(DOCUMENT)
□ □ □ □ □ □ □

# Summer Stress blend



## parshisa (Apr 24, 2020)

Just ordered a bag of summer stress blend from Yard Mastery (by Sunniland). Looks like it is 7-0-20. Does anyone has any experience with it? Thus far i've been spoon feeding my st aug every couple of weeks at 2-3/lbs rate with XGN 8-1-8 with really good results, Although it's getting pretty hot our here in Houston area so I wonder if extra K wold help (really seeing some heat stress in certain areas of the lawn).


----------



## rjw0283 (May 11, 2020)

parshisa said:


> Just ordered a bag of summer stress blend from Yard Mastery (by Sunniland). Looks like it is 7-0-20. Does anyone has any experience with it? Thus far i've been spoon feeding my st aug every couple of weeks at 2-3/lbs rate with XGN 8-1-8 with really good results, Although it's getting pretty hot our here in Houston area so I wonder if extra K wold help (really seeing some heat stress in certain areas of the lawn).


Have you ever done a soil test? I apply SOP every 2 weeks 0-0-50 every 2 weeks because I'm extremely low on K. My soil is sandy and doesn't hold nutrients very well.

□ □ □ □ □ □ □

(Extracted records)
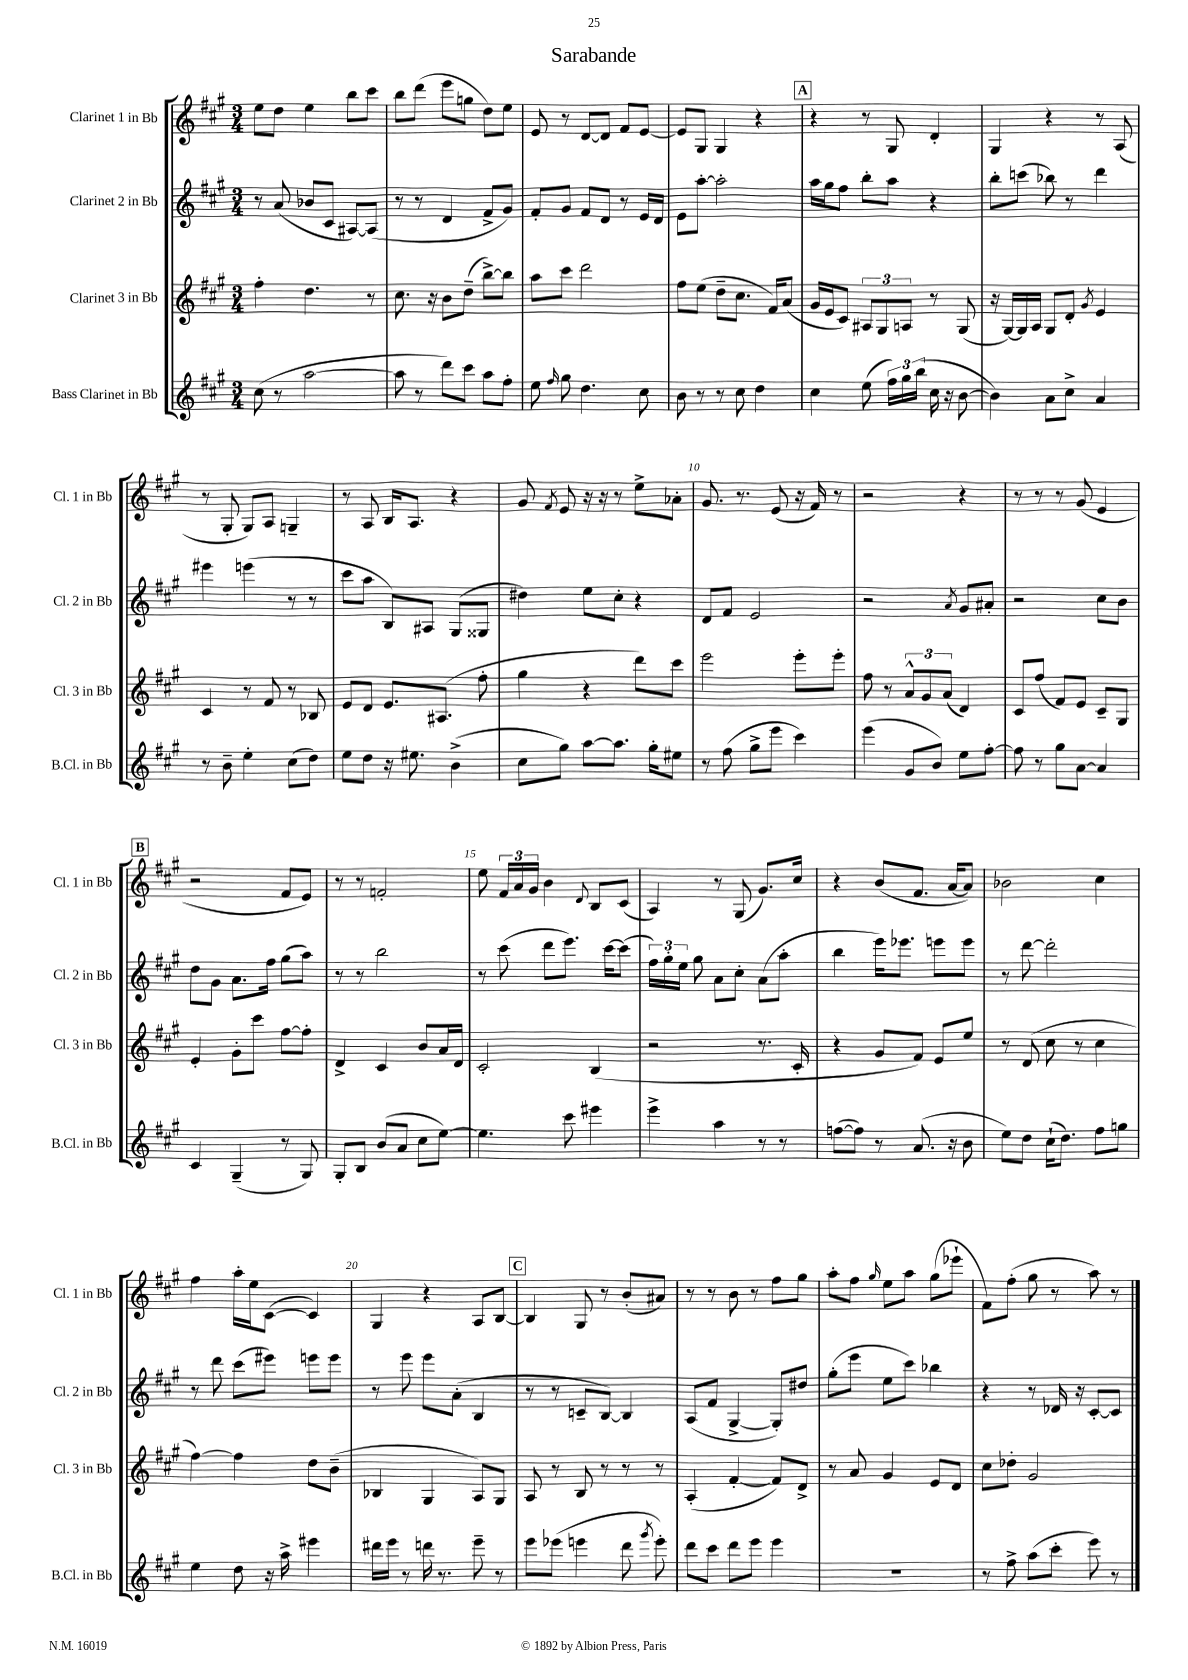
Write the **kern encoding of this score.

**kern	**kern	**kern	**kern
*part4	*part3	*part2	*part1
*staff4	*staff3	*staff2	*staff1
*I"Bass Clarinet in Bb	*I"Clarinet 3 in Bb	*I"Clarinet 2 in Bb	*I"Clarinet 1 in Bb
*I'B.Cl. in Bb	*I'Cl. 3 in Bb	*I'Cl. 2 in Bb	*I'Cl. 1 in Bb
*clefG2	*clefG2	*clefG2	*clefG2
*k[f#c#g#]	*k[f#c#g#]	*k[f#c#g#]	*k[f#c#g#]
*M3/4	*M3/4	*M3/4	*M3/4
=1	=1	=1	=1
(8cc#\	4ff#'\	8r	8ee\L
8r	.	(8a/	8dd\J
[2aa\	4.dd\	8b-X/L	4ee\
.	.	8c#/J	.
.	.	[8A#X/L)	8bb\L
.	8r	(8A#/J]	8ccc#\J
=2	=2	=2	=2
8aa\]	8.cc#\	8r	8bb\L
8r	.	8r	(8ddd\J
.	16r	.	.
8ddd\L)	8b\L	4d/	8eee\L
8ccc#\J	(8dd~\J	.	8ggn\J
8aa\L	[8bb^\L)	8f#^/L	8dd\L)
8ff#'\J	8bb\J]	8g#/J)	8ee\J
=3	=3	=3	=3
8ee\	8aa\L	8f#'/L	8e/
16qqff#/	.	.	.
8gg#\	8ccc#\J	8g#/J	8r
4.dd\	2ddd\	8f#/L	[8d/L
.	.	8d/J	8d/J]
.	.	8r	8f#/L
8cc#\	.	16e/LL	[8e/J
.	.	16d/JJ	.
=4	=4	=4	=4
8b\	8ff#\L	8e\L	8e/L]
8r	(8ee\J	[8aa'\J	8G#/J
8r	8dd~\L	2aa'\]	4G#/
8cc#\	8.cc#\J	.	.
4dd\	.	.	4r
.	16f#/KL)	.	.
.	(8a/J	.	.
!!LO:REH:place=s1:t=A
=5	=5	=5	=5
4cc#\	16g#/LL	16aa\LL	4r
.	16e/J	16gg#\J	.
.	8c#/J)	8ff#\J	.
(8ee\	12A#X/L	8bb'\L	8r
.	12G#/	.	.
24ff#\LL)	.	8aa\J	8G#/
24gg#\	12An/J	.	.
(24bb\JJ	.	.	.
16cc#\	8r	4r	4d'/
16r	.	.	.
[8b\	(8G#/	.	.
=6	=6	=6	=6
4b\])	16r	8bb'\L	4G#/
.	[16G#/LL)	.	.
.	16G#/]	(8cccn\J	.
.	16A/JJ	.	.
8a\L	8G#/L	8bb-X\)	4r
8cc#^\J	8d'/J	8r	.
.	8qg#/	.	.
4a/	4e/	4ddd\	8r
.	.	.	(8A/
!!LO:LB:g=z
=7	=7	=7	=7
8r	4c#/	4eee#X\	8r
8b~\	.	.	8G#'/
4ee'\	8r	(4eeen\	8G#/L)
.	8f#/	.	8A/J
(8cc#\L	8r	8r	4Gn~/
8dd\J)	8B-X/	8r	.
=8	=8	=8	=8
8ee\L	8e/L	8ccc#\L	8r
8dd\J	8d/J	8aa\J	8A/
16r	8.e/L	8B/L)	16B/KL
8.ee#X\	.	.	8.A/J
.	.	8A#X/J	.
.	(8.A#X/J	.	.
(4b^\	.	(8G#/L	4r
.	8ff#'\	8G##X/J	.
=9	=9	=9	=9
8cc#\L	4gg#\	4dd#X\)	8g#/
.	.	.	8qf#/
8gg#\J)	.	.	8e/
[8aa\L	4r	8ee\L	16r
.	.	.	16r
8.aa\J]	.	8cc#'\J	8r
.	8ddd\L)	4r	8ee^\L
16gg#'\KL	.	.	.
8ee#X\J	8ccc#\J	.	8a-X'\J
=10	=10	=10	=10
8r	2eee\	8d/L	8.g#/
(8ff#\	.	8f#/J	.
.	.	.	8.r
8gg#^\L	.	2e/	.
8eee\J	.	.	(8e/
4ccc#\)	8eee'\L	.	16r
.	.	.	16f#/)
.	8eee'\J	.	8r
=11	=11	=11	=11
(4eee\	8ff#\	2r	2r
.	8r	.	.
8g#/L	12a^^/L	.	.
.	12g#/	.	.
8b/J)	.	.	.
.	(12a/J	.	.
.	.	8qa/	.
8ee\L	4d/)	8g#/L	4r
[8ff#'\J	.	8a#X'/J	.
=12	=12	=12	=12
8ff#\]	8c#/L	2r	8r
8r	(8ff#/J	.	8r
8gg#\L	8f#/L)	.	8r
[8a\J	8e/J	.	(8g#/
4a/]	8c#~/L	8cc#\L	4e/
.	8G#/J	8b\J	.
!!LO:LB:g=z
!!LO:REH:place=s1:t=B
=13	=13	=13	=13
4c#/	4e'/	8dd\L	2r
.	.	8g#\J	.
(4G#~/	8g#'\L	8.a\L	.
.	8ccc#\J	.	.
.	.	16ff#\Jk	.
8r	[8ff#\L	(8gg#\L	8f#/L
8G#/)	8ff#'\J]	8aa\J)	8e/J)
=14	=14	=14	=14
8G#'/L	4d^/	8r	8r
8B/J	.	8r	8r
(8b/L	4c#/	2bb\	2fn'/
8a/J	.	.	.
8cc#\L	8b/L	.	.
[8ee\J)	16a/L	.	.
.	16d/JJ	.	.
=15	=15	=15	=15
4.ee\]	2c#'/	8r	8ee\
.	.	(8ccc#\	24f#/LL
.	.	.	24a/
.	.	.	24g#/JJ
.	.	8ddd\L	4b\
8ccc#\	.	8.eee\J)	.
.	.	.	8qqd/
4eee#X\	(4B/	.	8B/L
.	.	[16ccc#\KL	.
.	.	(8ccc#\J]	(8c#/J
=16	=16	=16	=16
4eee^\	2r	24ff#\LL)	4A/)
.	.	24gg#'\	.
.	.	24ee\JJ	.
.	.	8gg#\	.
4aa\	.	8a\L	8r
.	.	8cc#'\J	(8G#/
8r	8.r	(8a\L	8.g#/L)
8r	.	8aa'\J	.
.	16c#'/	.	16cc#/Jk
=17	=17	=17	=17
([8ffn\L	4r	4bb\	4r
8ff\J])	.	.	.
8r	8g#/L	16eee\KL)	(8b/L
.	.	8.eee-X\J	.
(8.a/	8f#/J)	.	8.f#/J
.	8e/L	8eeen\L	.
16r	.	.	[16a/KL
8b\	8ee/J	8eee\J	8a/J])
=18	=18	=18	=18
8ee\L)	8r	8r	2b-X\
8dd\J	(8d/	[8ddd\	.
(16cc#`\KL	8cc#\	2ddd'\]	.
8.dd\J)	.	.	.
.	8r	.	.
8ff#\L	4cc#\	.	4cc#\
8ggn\J	.	.	.
!!LO:LB:g=z
=19	=19	=19	=19
4ee\	[4ff#\)	8r	4ff#\
.	.	8ddd\	.
8dd\	4ff#\]	(8ccc#\L	16aa'\LL
.	.	.	16ee\J
16r	.	8eee#X\J)	([8c#\J
16aa^\	.	.	.
4eee#X\	8dd\L	8eeen\L	4c#/])
.	(8b~\J	8eee\J	.
=20	=20	=20	=20
16ddd#X\LL	4B-X/	8r	4G#/
16eee\JJ	.	.	.
8r	.	8eee\	.
16dddn\	4G#/	8eee\L	4r
8.r	.	.	.
.	.	(8a'\J	.
8eee~\	8A/L)	4B/	8A/L
8r	8G#/J	.	[8B/J
!!LO:REH:place=s1:t=C
=21	=21	=21	=21
8eee\L	8A/	8r	4B/]
(8eee-X\J	8r	8r	.
4eeen\	8B/	8cn~/L	8G#/
.	8r	[8B/J)	8r
8ddd\	8r	4B/]	(8b'/L
8qggg#/	.	.	.
8eee'\)	8r	.	8a#X/J)
=22	=22	=22	=22
8ddd\L	(4A'/	(8A/L	8r
8ccc#\J	.	8f#/J	8r
8ddd\L	[4f#'/	[4G#^/	8b\
8eee\J	.	.	8r
4eee\	8f#/L])	8G#'/L])	8ff#\L
.	8d^/J	8dd#X/J	8gg#\J
=23	=23	=23	=23
2.r	8r	(8gg#'\L	8aa'\L
.	8a/	8eee\J	8ff#\J
.	.	.	16qqgg#/
.	4g#/	8ee\L	8ee\L
.	.	8ccc#\J)	8aa\J
.	8e/L	4bb-X\	(8gg#\L
.	8d/J	.	8eee-X`\J
=24	=24	=24	=24
8r	8cc#\L	4r	8f#\L)
8ff#^\	8dd-X'\J	.	(8ff#'\J
(8aa\L	2g#/	8r	8gg#\
8ccc#'\J	.	16d-X/	8r
.	.	16r	.
8eee\)	.	[8c#'/L	8aa\)
8r	.	8c#/J]	8r
==	==	==	==
*-	*-	*-	*-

□ □ □ □ □ □ □

(SHORT EXERCISE 1)
Using the fertilizer thread, decide whether each statement agrees with it. Mark each yes or no and quote the words that decide it.
(a) The person who ordered the blend lives in the Houston area.
(b) rjw0283's soil holds nutrients well.
(c) parshisa has been feeding the lawn with XGN 8-1-8 every couple of weeks.
(SHORT EXERCISE 2)
Answer these questions from the fertilizer thread.
(a) Who sells the summer stress blend that parshisa ordered?
(b) What does rjw0283 apply every 2 weeks?
(c) What reason does rjw0283 give for applying it?
(SHORT EXERCISE 3)
Write the next part of the fertilizer thread, picking up after its final sentence.

(FINAL RESULT 1)
(a) Yes: "it's getting pretty hot our here in Houston area"
(b) No: "My soil is sandy and doesn't hold nutrients very well."
(c) Yes: "spoon feeding my st aug every couple of weeks at 2-3/lbs rate with XGN 8-1-8"

(FINAL RESULT 2)
(a) Yard Mastery (by Sunniland)
(b) SOP, 0-0-50
(c) Being extremely low on K

(FINAL RESULT 3)
Extra K will help if your soil needs it.


----------



## JLavoe (Jun 8, 2020)

I've been looking to try this myself too. In your case, I would assume you're already applying enough K unless a soil test showed otherwise. I keep up with the heat by hand watering some stressed spots.

Fill us in on your results.


----------



## parshisa (Apr 24, 2020)

Interesting, just got an info email from The Lawn Care Nut, where he suggest summer stress blend for cool season lawns, but mentions nothing about it for warm season lawns, which I have - st aug. any suggestions on why would that be the case?


----------



## Redtwin (Feb 9, 2019)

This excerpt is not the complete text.